#### [EXERCISE AIM]
Where does the string "Close" occur in the records? Copy each line that holds it.

**** WORKING DATA ****

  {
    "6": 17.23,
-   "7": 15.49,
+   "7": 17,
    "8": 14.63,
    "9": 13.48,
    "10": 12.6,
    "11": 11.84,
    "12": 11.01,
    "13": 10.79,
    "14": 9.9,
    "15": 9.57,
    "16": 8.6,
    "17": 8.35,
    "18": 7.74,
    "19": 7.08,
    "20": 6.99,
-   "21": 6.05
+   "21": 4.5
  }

****
**** WORKING DATA ****

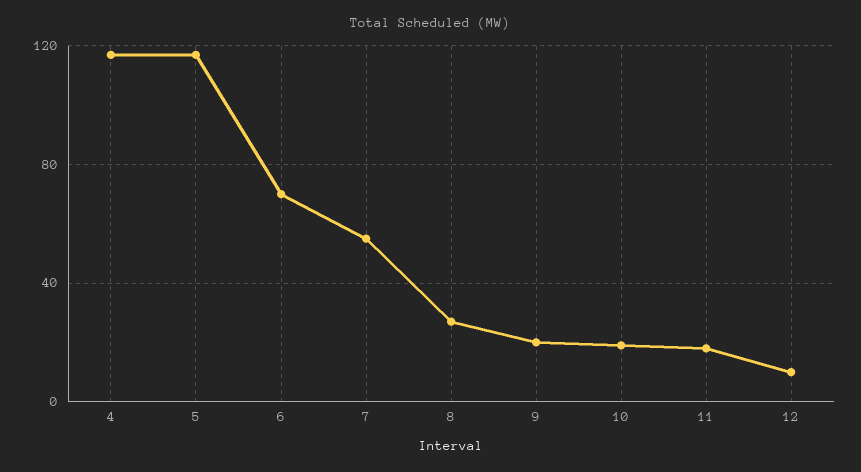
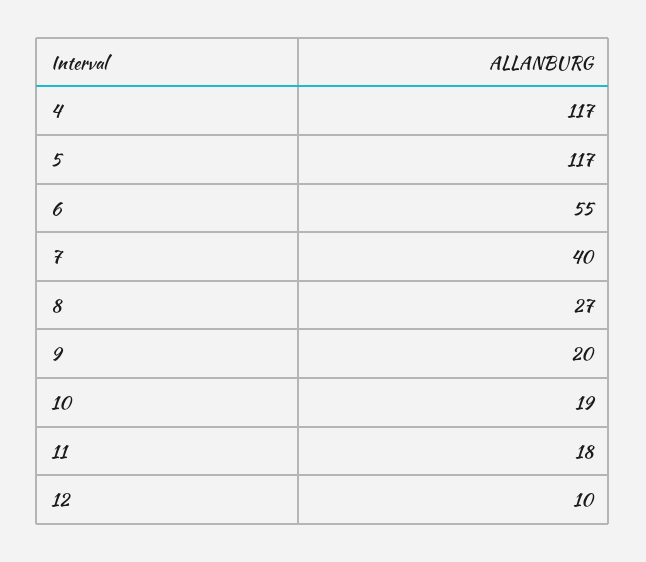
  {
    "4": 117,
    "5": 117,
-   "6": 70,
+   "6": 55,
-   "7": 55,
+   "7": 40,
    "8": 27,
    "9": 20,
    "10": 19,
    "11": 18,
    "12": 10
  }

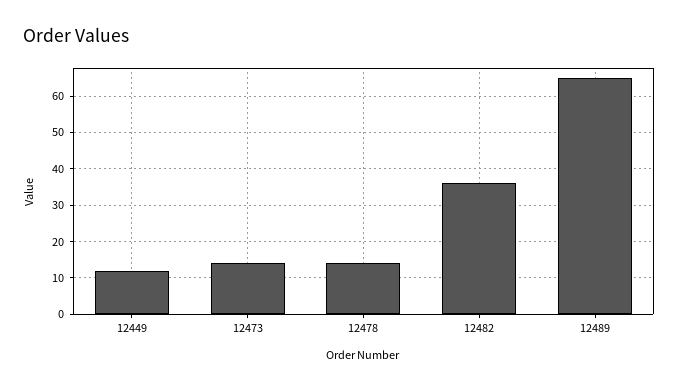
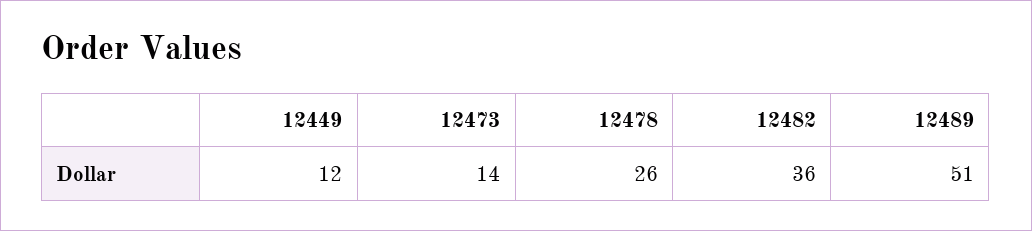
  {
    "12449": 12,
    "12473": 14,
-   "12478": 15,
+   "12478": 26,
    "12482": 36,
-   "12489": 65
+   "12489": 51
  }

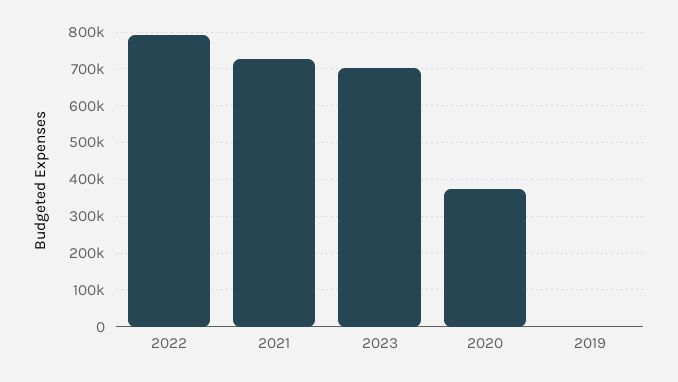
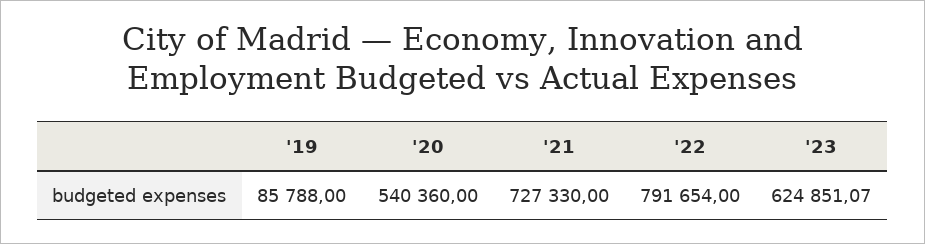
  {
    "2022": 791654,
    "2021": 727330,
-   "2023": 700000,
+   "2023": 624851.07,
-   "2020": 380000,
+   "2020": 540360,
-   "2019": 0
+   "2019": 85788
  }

****
**** WORKING DATA ****

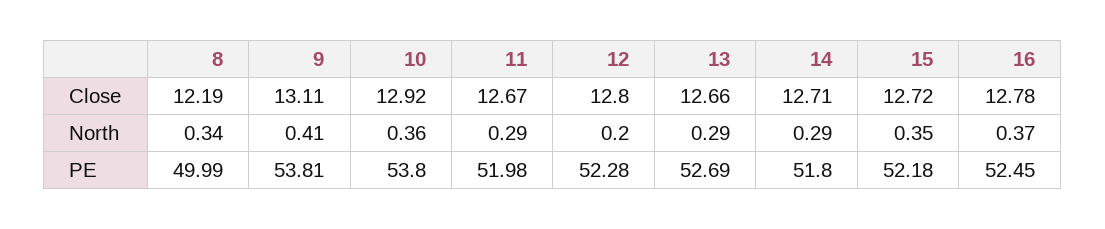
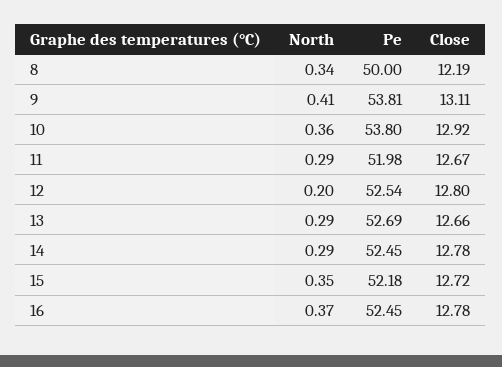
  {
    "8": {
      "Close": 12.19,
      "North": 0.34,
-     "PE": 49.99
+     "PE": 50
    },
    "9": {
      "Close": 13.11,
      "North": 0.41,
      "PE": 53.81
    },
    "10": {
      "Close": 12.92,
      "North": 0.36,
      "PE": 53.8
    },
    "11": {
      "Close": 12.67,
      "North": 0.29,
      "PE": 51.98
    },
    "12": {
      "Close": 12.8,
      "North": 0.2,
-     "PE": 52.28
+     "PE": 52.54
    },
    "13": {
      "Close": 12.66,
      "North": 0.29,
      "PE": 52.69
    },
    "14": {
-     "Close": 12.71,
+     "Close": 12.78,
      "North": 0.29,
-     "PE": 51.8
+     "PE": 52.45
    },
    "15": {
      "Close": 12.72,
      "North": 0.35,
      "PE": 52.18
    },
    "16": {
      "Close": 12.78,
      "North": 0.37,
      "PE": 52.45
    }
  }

****

#### [RESULT]
      "Close": 12.19,
      "Close": 13.11,
      "Close": 12.92,
      "Close": 12.67,
      "Close": 12.8,
      "Close": 12.66,
-     "Close": 12.71,
+     "Close": 12.78,
      "Close": 12.72,
      "Close": 12.78,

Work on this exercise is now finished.